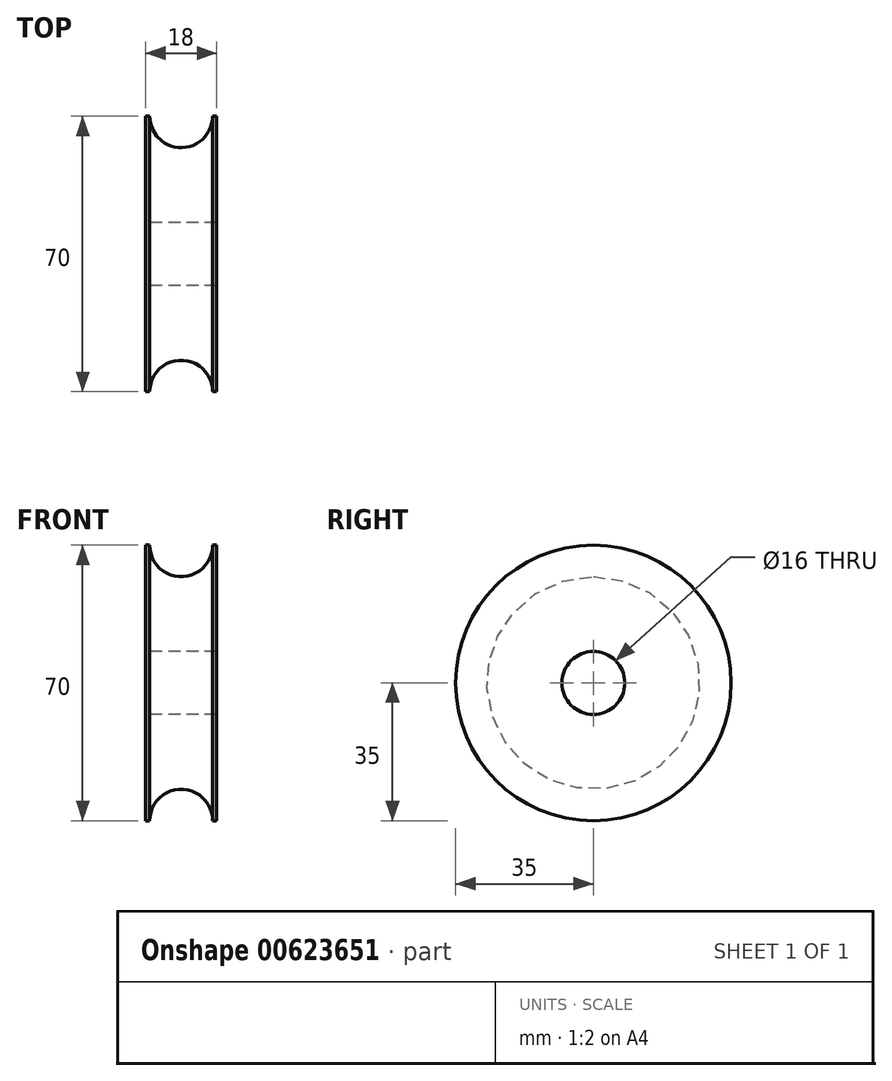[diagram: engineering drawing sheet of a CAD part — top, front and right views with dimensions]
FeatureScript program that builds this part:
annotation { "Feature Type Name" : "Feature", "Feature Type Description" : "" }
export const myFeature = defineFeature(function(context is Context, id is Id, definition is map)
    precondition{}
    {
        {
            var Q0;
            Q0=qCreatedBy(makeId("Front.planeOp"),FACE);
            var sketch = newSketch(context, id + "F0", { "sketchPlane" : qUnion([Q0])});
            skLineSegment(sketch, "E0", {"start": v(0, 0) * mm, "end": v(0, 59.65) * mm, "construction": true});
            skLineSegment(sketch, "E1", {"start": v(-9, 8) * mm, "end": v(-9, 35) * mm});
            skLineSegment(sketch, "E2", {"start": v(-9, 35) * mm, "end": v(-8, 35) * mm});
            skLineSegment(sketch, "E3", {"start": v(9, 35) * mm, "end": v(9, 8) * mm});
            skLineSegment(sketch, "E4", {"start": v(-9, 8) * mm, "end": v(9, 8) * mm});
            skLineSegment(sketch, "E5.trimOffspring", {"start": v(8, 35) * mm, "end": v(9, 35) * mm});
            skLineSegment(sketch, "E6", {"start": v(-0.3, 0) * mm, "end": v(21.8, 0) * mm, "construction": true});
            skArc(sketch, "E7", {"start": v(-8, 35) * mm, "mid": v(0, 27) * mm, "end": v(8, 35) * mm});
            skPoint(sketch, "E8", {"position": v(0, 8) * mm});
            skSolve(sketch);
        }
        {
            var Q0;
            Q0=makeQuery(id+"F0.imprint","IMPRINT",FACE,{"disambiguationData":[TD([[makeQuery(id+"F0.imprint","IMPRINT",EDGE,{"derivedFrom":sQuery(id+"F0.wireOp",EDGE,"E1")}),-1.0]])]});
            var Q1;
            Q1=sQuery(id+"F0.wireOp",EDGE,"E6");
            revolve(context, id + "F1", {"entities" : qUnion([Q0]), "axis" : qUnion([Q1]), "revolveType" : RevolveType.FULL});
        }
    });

◆ ◆ ◆ ◆ ◆

**DIRECTION**
Return the rows above line for line, with no changes, and leave out the pictures.

**FINISHED ANSWER**
[diagram: engineering drawing sheet of a CAD part — top, front and right views with dimensions]
FeatureScript program that builds this part:
annotation { "Feature Type Name" : "Feature", "Feature Type Description" : "" }
export const myFeature = defineFeature(function(context is Context, id is Id, definition is map)
    precondition{}
    {
        {
            var Q0;
            Q0=qCreatedBy(makeId("Front.planeOp"),FACE);
            var sketch = newSketch(context, id + "F0", { "sketchPlane" : qUnion([Q0])});
            skLineSegment(sketch, "E0", {"start": v(0, 0) * mm, "end": v(0, 59.65) * mm, "construction": true});
            skLineSegment(sketch, "E1", {"start": v(-9, 8) * mm, "end": v(-9, 35) * mm});
            skLineSegment(sketch, "E2", {"start": v(-9, 35) * mm, "end": v(-8, 35) * mm});
            skLineSegment(sketch, "E3", {"start": v(9, 35) * mm, "end": v(9, 8) * mm});
            skLineSegment(sketch, "E4", {"start": v(-9, 8) * mm, "end": v(9, 8) * mm});
            skLineSegment(sketch, "E5.trimOffspring", {"start": v(8, 35) * mm, "end": v(9, 35) * mm});
            skLineSegment(sketch, "E6", {"start": v(-0.3, 0) * mm, "end": v(21.8, 0) * mm, "construction": true});
            skArc(sketch, "E7", {"start": v(-8, 35) * mm, "mid": v(0, 27) * mm, "end": v(8, 35) * mm});
            skPoint(sketch, "E8", {"position": v(0, 8) * mm});
            skSolve(sketch);
        }
        {
            var Q0;
            Q0=makeQuery(id+"F0.imprint","IMPRINT",FACE,{"disambiguationData":[TD([[makeQuery(id+"F0.imprint","IMPRINT",EDGE,{"derivedFrom":sQuery(id+"F0.wireOp",EDGE,"E1")}),-1.0]])]});
            var Q1;
            Q1=sQuery(id+"F0.wireOp",EDGE,"E6");
            revolve(context, id + "F1", {"entities" : qUnion([Q0]), "axis" : qUnion([Q1]), "revolveType" : RevolveType.FULL});
        }
    });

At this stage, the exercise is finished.